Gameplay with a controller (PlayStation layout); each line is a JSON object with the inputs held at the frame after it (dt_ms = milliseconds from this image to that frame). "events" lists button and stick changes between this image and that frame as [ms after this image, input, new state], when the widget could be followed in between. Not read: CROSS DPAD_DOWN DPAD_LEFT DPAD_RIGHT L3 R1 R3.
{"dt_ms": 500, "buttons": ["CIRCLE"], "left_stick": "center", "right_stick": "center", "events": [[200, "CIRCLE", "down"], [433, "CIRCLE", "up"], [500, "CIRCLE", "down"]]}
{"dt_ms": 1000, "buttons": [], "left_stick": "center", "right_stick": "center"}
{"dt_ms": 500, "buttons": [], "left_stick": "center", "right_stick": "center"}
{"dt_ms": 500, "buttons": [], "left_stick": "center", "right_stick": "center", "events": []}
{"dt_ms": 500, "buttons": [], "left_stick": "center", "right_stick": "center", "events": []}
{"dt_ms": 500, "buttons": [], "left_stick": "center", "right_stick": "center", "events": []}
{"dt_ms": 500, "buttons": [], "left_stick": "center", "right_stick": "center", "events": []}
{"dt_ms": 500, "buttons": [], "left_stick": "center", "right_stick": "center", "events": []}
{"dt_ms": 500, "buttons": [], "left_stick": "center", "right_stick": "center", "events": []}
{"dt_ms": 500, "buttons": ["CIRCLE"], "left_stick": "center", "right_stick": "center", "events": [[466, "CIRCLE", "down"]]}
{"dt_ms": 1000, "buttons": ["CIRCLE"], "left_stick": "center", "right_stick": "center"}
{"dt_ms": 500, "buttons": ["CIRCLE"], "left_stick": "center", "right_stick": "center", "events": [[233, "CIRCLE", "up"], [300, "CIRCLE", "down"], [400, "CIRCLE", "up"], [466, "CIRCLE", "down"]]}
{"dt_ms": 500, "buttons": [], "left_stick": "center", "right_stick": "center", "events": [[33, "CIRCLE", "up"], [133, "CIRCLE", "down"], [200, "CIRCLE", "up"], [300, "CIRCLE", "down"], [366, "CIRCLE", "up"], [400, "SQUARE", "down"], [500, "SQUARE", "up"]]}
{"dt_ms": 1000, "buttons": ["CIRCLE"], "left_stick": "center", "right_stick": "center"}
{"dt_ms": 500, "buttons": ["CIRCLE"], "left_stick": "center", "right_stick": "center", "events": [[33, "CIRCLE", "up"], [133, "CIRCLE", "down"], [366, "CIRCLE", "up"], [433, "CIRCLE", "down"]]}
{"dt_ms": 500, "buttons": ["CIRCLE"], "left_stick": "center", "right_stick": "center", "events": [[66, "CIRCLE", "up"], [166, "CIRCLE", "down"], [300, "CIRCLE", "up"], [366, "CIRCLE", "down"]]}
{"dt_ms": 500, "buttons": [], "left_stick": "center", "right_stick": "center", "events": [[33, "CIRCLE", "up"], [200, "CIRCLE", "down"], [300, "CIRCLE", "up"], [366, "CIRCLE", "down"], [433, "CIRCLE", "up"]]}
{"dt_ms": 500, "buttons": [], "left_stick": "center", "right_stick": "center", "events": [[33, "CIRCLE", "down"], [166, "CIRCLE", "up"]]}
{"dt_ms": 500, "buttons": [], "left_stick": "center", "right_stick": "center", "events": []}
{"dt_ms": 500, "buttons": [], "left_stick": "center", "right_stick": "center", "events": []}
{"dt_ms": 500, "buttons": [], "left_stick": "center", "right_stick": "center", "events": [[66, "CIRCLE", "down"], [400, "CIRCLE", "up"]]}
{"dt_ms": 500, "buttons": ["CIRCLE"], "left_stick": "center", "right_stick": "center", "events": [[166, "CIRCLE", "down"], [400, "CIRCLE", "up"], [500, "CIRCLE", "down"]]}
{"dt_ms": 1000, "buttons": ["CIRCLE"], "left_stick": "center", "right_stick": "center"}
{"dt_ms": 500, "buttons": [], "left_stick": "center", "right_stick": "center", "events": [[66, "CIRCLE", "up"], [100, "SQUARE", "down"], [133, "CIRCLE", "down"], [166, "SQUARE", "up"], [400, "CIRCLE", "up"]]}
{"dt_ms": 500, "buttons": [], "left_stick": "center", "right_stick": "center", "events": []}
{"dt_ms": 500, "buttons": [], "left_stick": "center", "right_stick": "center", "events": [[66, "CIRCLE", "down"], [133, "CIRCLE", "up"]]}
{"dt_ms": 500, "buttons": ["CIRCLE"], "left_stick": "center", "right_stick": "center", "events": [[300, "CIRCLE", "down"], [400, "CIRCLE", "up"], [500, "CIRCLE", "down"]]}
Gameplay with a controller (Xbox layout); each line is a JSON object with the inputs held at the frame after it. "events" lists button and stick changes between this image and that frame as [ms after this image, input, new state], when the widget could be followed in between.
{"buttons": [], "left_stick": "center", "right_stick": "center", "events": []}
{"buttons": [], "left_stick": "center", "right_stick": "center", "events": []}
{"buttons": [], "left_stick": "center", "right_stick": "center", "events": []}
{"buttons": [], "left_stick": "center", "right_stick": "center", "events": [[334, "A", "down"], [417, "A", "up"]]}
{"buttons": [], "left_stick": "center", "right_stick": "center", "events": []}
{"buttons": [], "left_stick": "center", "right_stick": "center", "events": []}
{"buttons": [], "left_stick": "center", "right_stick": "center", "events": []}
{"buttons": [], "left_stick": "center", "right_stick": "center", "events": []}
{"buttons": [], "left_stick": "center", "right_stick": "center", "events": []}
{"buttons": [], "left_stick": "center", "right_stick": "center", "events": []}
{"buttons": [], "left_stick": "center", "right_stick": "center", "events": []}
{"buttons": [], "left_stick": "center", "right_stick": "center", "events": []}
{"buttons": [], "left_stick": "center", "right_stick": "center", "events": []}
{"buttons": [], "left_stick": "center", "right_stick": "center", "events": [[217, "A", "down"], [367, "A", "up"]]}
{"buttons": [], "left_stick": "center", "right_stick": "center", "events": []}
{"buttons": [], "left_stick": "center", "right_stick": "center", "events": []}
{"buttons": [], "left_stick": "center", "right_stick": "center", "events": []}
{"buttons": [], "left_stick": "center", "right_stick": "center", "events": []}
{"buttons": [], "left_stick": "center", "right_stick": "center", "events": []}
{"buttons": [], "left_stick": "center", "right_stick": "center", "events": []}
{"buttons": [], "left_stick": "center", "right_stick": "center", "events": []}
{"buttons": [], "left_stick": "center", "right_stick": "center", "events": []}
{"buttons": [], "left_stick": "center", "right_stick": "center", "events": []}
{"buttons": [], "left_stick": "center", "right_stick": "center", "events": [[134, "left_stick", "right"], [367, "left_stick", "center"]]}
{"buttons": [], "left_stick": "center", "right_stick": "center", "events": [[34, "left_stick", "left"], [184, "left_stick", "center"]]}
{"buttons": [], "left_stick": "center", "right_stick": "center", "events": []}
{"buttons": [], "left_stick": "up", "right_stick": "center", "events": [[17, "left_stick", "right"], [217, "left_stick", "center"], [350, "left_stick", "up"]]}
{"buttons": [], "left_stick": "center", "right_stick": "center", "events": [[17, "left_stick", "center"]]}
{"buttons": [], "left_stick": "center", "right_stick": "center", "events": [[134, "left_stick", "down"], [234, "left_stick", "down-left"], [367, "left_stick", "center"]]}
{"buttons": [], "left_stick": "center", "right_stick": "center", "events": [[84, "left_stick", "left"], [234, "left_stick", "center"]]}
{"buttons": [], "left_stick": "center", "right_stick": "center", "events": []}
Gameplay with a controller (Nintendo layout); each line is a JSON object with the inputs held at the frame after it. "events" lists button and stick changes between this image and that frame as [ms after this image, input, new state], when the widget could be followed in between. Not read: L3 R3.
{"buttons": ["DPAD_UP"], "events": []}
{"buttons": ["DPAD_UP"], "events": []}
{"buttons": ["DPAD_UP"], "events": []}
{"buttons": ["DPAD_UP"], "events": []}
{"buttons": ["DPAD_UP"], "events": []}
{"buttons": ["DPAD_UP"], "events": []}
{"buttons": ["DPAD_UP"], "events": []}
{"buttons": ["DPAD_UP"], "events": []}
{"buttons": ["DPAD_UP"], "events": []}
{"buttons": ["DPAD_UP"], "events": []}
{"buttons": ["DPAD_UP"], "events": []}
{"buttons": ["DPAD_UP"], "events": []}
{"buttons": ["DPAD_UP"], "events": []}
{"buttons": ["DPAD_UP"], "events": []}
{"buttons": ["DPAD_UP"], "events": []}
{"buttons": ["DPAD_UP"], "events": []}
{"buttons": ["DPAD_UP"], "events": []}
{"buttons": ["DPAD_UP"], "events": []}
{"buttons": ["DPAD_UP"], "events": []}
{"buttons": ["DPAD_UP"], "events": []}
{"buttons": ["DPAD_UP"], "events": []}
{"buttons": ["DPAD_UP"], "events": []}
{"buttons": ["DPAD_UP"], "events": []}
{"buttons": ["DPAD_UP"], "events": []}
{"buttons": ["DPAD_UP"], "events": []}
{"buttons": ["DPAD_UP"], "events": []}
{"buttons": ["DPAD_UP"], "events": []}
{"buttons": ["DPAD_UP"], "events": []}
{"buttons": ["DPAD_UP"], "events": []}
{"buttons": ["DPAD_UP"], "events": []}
########
Copy out each line in the preceding records that contains "read".

Gameplay with a controller (PlayStation layout); each line is a JSON object with the inputs held at the frame after it (dt_ms = milliseconds from this image to that frame). "events" lists button and stick changes between this image and that frame as [ms after this image, input, new state], when the widget could be followed in between. Not read: CROSS DPAD_DOWN DPAD_LEFT DPAD_RIGHT L3 R1 R3.
Gameplay with a controller (Nintendo layout); each line is a JSON object with the inputs held at the frame after it. "events" lists button and stick changes between this image and that frame as [ms after this image, input, new state], when the widget could be followed in between. Not read: L3 R3.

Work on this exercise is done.